Required action: Could you return, word for word, the part of the network-building tutorial below that runs from "If you want" to "negative correlation coefficient)."?
*** Opening of Excerpt provided ***
Python tutorial: Making the network (3/5)

3.1 Working principle

Also the process for making the network is quite straightforward in principle. Later we will see how we can make it much more flexible, but let us start with a heavily simplified version (which will still work).

The general idea is that all the variables in df_nodes will become the nodes (i.e. the dots) of the network. Furthermore, the correlation between them will be the weight of the links. The only additional thing is that negative correlations will be set to zero (at least for this tutorial, as we will explain in a moment, you could actually keep it and re-use it later).

Since this is another step that may generate some questions let us directly address possible misconceptions and problems

q1. Are we losing information… again?

Similarly to our discussion on the previous page, also here we are not really losing information. The “trick” is that the new dataset has a lot of redundancy as each variable has been “expanded” into multiple ones.

To give you an idea that, overall you are gaining and not losing information, consider two variables (e.g. gun control and immigration) each one with 5 possible answers. If you are using a “classical method” you will probably end up with a single number summarizing how strong is the relationship between these two variables (e.g. a correlation coefficient).

ResIN instead will check the correlation between each couple of answers of the two questions (i.e. 25 possible pairs). Even if only 10 of these are positive (therefore we will neglect the 15 negatives) we have 10 numbers (instead of a single one) describing the relationship between these two variables. Therefore, in this example, we end up with “10 times more information” than with a classical method.

q2. Ok, but why not keeping them?

The very short answer is: because negative correlations will not add anything useful/interesting and they will mess things up pretty badly.

If you want to go fully in details, check out this paper. But the main reasons are:

  • If you also plot the negative relationship, most likely the network will be so crowded that it will be quite hard to read, nullifying the visual simplicity of ResIN.
  • Force-based algorithms (which we will use for locating the position of the nodes) do not work natively with negative edges.
  • Negative correlations behave non-linearly respect to the attitude space.
  • Removing negative correlations also removes “fake relationship” between answers from the same question (which, being mutually exclusive, will have a negative correlation coefficient).
  • Negative correlations contain “bad information.” To be specific, they are insensitive in changes in the attitude space after a certain distance.
  • You can still recover all the “important information” (such as ordinality) by using only the positive correlations.
*** Close of Excerpt provided ***
*** Opening of Dataset excerpts ***
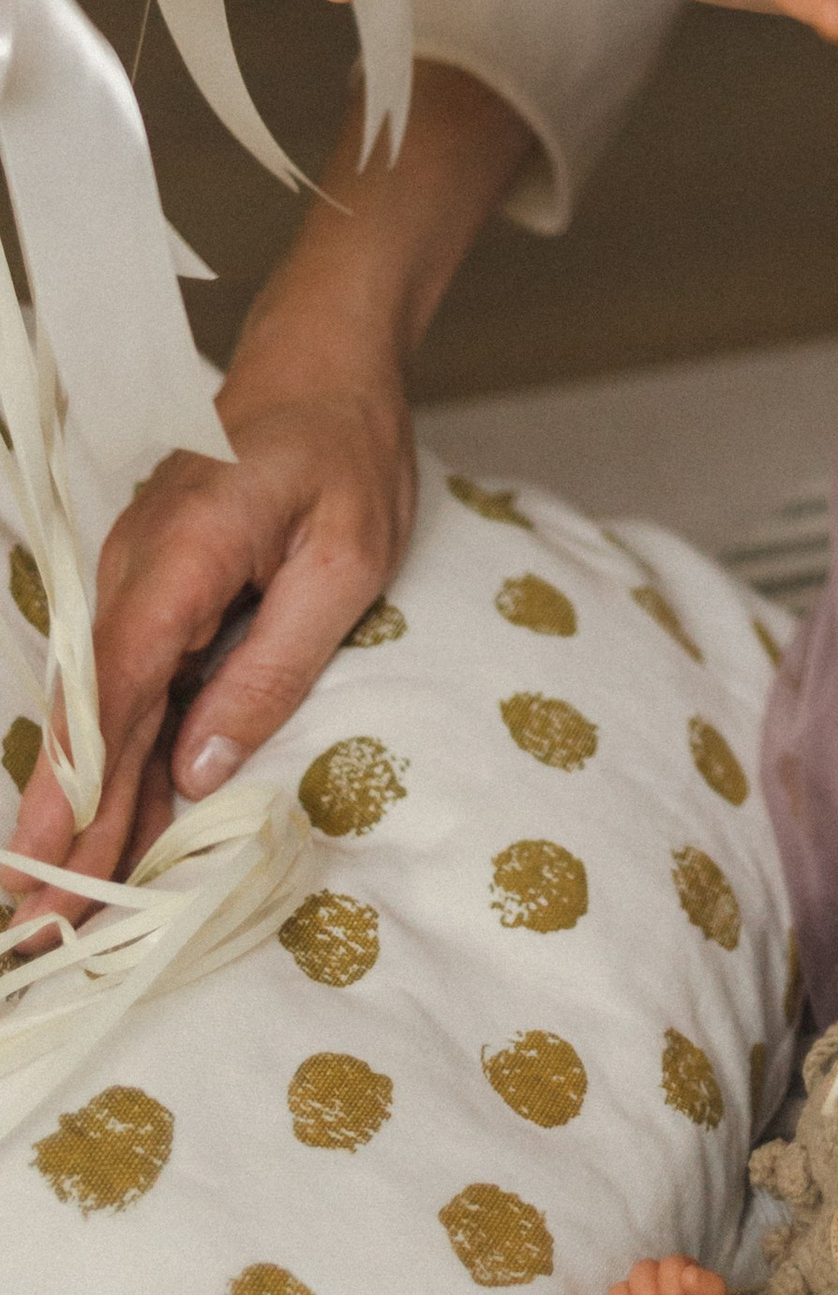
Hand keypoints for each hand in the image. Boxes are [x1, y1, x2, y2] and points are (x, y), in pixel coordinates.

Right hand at [4, 65, 522, 906]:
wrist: (325, 365)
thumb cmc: (349, 453)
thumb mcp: (345, 561)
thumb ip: (274, 664)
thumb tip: (199, 771)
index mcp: (184, 556)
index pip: (117, 694)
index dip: (80, 794)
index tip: (49, 875)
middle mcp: (134, 570)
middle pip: (90, 717)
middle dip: (59, 828)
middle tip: (30, 930)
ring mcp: (132, 580)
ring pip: (99, 709)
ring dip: (77, 806)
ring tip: (54, 906)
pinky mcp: (149, 592)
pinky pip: (123, 686)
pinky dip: (109, 757)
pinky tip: (108, 828)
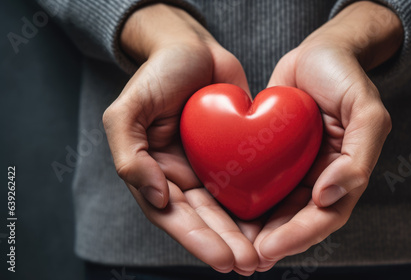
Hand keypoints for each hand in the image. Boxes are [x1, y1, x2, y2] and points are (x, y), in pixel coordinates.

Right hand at [102, 4, 257, 274]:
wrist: (192, 46)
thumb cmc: (157, 74)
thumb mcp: (128, 111)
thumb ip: (130, 155)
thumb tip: (158, 198)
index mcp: (156, 172)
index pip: (175, 216)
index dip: (198, 240)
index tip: (223, 259)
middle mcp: (185, 175)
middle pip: (205, 219)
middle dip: (226, 244)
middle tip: (250, 264)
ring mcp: (211, 166)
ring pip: (229, 207)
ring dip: (245, 234)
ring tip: (265, 255)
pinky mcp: (237, 152)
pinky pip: (249, 180)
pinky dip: (262, 202)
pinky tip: (279, 218)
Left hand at [253, 1, 402, 269]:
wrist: (320, 51)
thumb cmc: (345, 76)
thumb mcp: (366, 110)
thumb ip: (358, 156)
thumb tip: (330, 197)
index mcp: (346, 173)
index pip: (325, 216)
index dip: (299, 236)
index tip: (269, 248)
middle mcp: (322, 176)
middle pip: (299, 220)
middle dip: (275, 242)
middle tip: (246, 260)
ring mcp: (299, 167)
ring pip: (279, 208)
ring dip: (259, 231)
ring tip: (234, 248)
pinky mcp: (276, 154)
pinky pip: (262, 182)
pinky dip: (248, 200)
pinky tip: (228, 213)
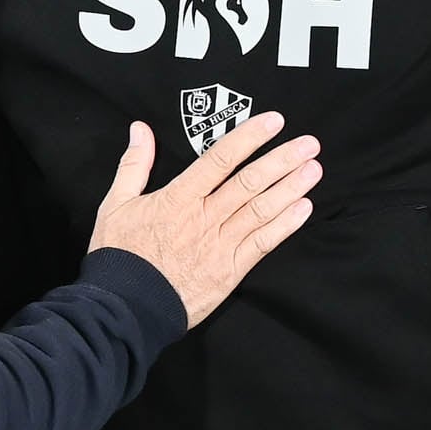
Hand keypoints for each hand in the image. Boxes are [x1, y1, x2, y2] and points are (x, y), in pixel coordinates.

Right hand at [88, 116, 318, 328]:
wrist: (126, 307)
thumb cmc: (119, 256)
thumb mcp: (116, 204)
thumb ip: (134, 165)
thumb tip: (140, 129)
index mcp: (178, 198)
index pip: (220, 159)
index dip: (249, 138)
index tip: (273, 122)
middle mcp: (204, 217)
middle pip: (250, 182)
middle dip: (282, 160)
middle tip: (309, 144)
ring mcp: (220, 245)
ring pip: (261, 210)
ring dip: (290, 188)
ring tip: (314, 170)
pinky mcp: (229, 271)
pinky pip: (262, 243)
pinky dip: (285, 225)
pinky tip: (303, 208)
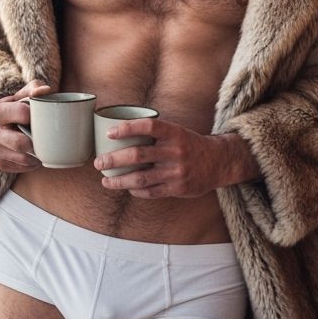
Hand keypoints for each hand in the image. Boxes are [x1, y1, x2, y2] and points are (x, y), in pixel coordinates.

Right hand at [0, 80, 50, 172]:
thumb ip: (35, 88)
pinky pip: (19, 168)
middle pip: (20, 143)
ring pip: (21, 158)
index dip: (37, 115)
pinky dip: (31, 164)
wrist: (10, 121)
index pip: (23, 114)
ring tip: (43, 147)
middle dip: (36, 141)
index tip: (43, 115)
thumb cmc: (22, 105)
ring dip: (36, 155)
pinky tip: (35, 155)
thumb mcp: (27, 92)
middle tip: (46, 137)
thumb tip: (45, 91)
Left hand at [93, 119, 256, 198]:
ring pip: (140, 178)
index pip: (148, 126)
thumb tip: (121, 132)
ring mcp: (176, 171)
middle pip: (138, 155)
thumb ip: (155, 133)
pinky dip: (136, 191)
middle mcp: (174, 151)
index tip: (110, 133)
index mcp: (174, 133)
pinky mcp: (177, 188)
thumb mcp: (176, 131)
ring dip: (119, 180)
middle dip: (114, 159)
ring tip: (105, 181)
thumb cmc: (189, 144)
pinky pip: (151, 192)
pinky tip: (127, 188)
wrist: (218, 162)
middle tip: (98, 162)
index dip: (127, 128)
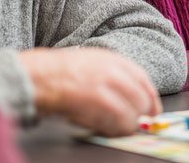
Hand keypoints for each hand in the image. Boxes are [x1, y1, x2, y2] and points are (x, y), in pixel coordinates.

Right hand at [19, 47, 160, 136]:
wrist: (35, 76)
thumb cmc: (56, 73)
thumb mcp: (89, 63)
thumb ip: (110, 76)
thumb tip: (130, 97)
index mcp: (112, 58)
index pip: (143, 78)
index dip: (151, 98)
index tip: (153, 110)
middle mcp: (114, 69)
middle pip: (142, 97)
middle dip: (141, 114)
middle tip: (137, 124)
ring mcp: (107, 84)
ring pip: (133, 111)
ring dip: (128, 124)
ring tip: (117, 129)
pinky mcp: (99, 100)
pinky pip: (120, 120)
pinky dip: (117, 129)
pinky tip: (108, 130)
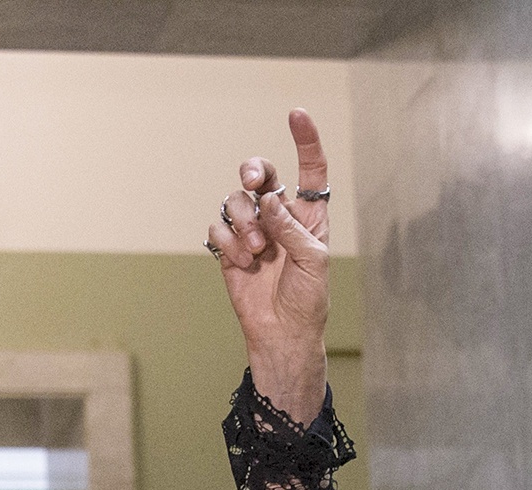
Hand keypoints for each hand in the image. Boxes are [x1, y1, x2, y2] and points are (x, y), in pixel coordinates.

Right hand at [208, 108, 331, 423]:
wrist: (282, 333)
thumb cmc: (307, 300)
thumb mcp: (312, 261)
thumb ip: (291, 227)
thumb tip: (269, 198)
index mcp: (308, 215)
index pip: (309, 170)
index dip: (305, 140)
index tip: (296, 114)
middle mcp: (279, 216)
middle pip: (262, 175)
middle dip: (254, 171)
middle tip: (254, 181)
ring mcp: (253, 230)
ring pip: (236, 201)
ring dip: (244, 222)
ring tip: (256, 250)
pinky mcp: (229, 247)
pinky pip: (219, 226)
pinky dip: (228, 242)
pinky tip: (242, 263)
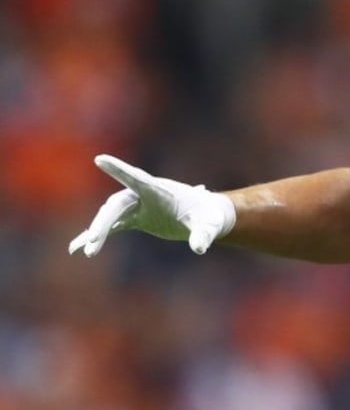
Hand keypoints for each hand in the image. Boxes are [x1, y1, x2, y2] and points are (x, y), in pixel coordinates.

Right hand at [69, 154, 236, 257]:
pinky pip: (112, 226)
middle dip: (103, 222)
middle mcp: (143, 195)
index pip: (137, 178)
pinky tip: (79, 248)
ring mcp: (137, 206)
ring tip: (83, 251)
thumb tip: (199, 247)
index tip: (101, 159)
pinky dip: (98, 236)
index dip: (119, 169)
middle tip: (94, 240)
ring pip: (109, 216)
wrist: (207, 217)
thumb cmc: (209, 217)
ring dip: (97, 232)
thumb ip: (204, 234)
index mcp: (159, 190)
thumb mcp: (210, 226)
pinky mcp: (136, 218)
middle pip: (116, 205)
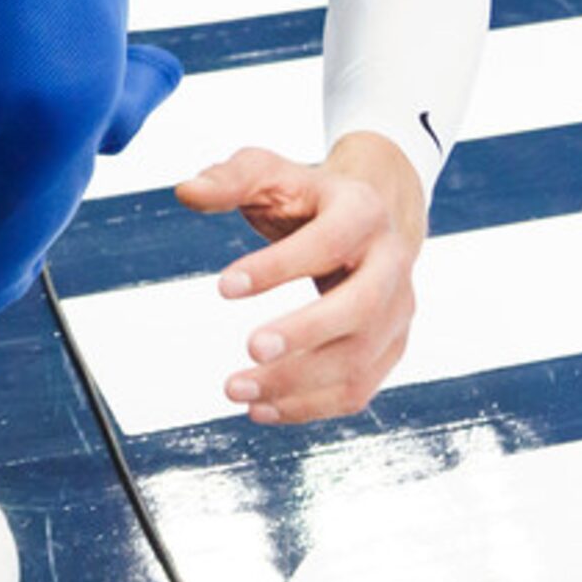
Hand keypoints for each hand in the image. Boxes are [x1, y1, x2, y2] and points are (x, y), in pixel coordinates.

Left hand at [175, 134, 427, 424]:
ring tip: (235, 390)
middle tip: (249, 348)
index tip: (223, 287)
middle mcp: (391, 263)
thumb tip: (185, 192)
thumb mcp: (270, 172)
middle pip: (361, 307)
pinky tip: (262, 408)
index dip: (279, 267)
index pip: (327, 242)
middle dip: (305, 333)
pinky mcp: (390, 347)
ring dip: (298, 383)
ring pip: (359, 359)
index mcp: (362, 212)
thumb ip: (229, 178)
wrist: (372, 217)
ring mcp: (397, 311)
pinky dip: (310, 406)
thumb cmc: (309, 197)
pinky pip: (358, 389)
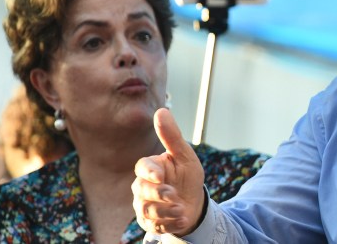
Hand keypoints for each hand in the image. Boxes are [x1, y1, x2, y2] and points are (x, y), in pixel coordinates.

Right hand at [132, 108, 205, 235]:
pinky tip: (182, 219)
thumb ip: (172, 136)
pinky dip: (170, 224)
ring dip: (166, 212)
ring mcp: (143, 205)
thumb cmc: (188, 177)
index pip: (142, 167)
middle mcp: (143, 186)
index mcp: (151, 167)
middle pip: (141, 190)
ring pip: (145, 209)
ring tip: (182, 210)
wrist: (195, 205)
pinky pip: (153, 225)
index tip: (160, 177)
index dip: (149, 172)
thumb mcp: (185, 156)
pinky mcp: (148, 222)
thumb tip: (161, 110)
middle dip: (159, 195)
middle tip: (175, 196)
*** Close of Dataset excerpts ***
Exercise answer:
If you want to go fully in details, check out this paper. But the main reasons are:

  • If you also plot the negative relationship, most likely the network will be so crowded that it will be quite hard to read, nullifying the visual simplicity of ResIN.
  • Force-based algorithms (which we will use for locating the position of the nodes) do not work natively with negative edges.
  • Negative correlations behave non-linearly respect to the attitude space.
  • Removing negative correlations also removes “fake relationship” between answers from the same question (which, being mutually exclusive, will have a negative correlation coefficient).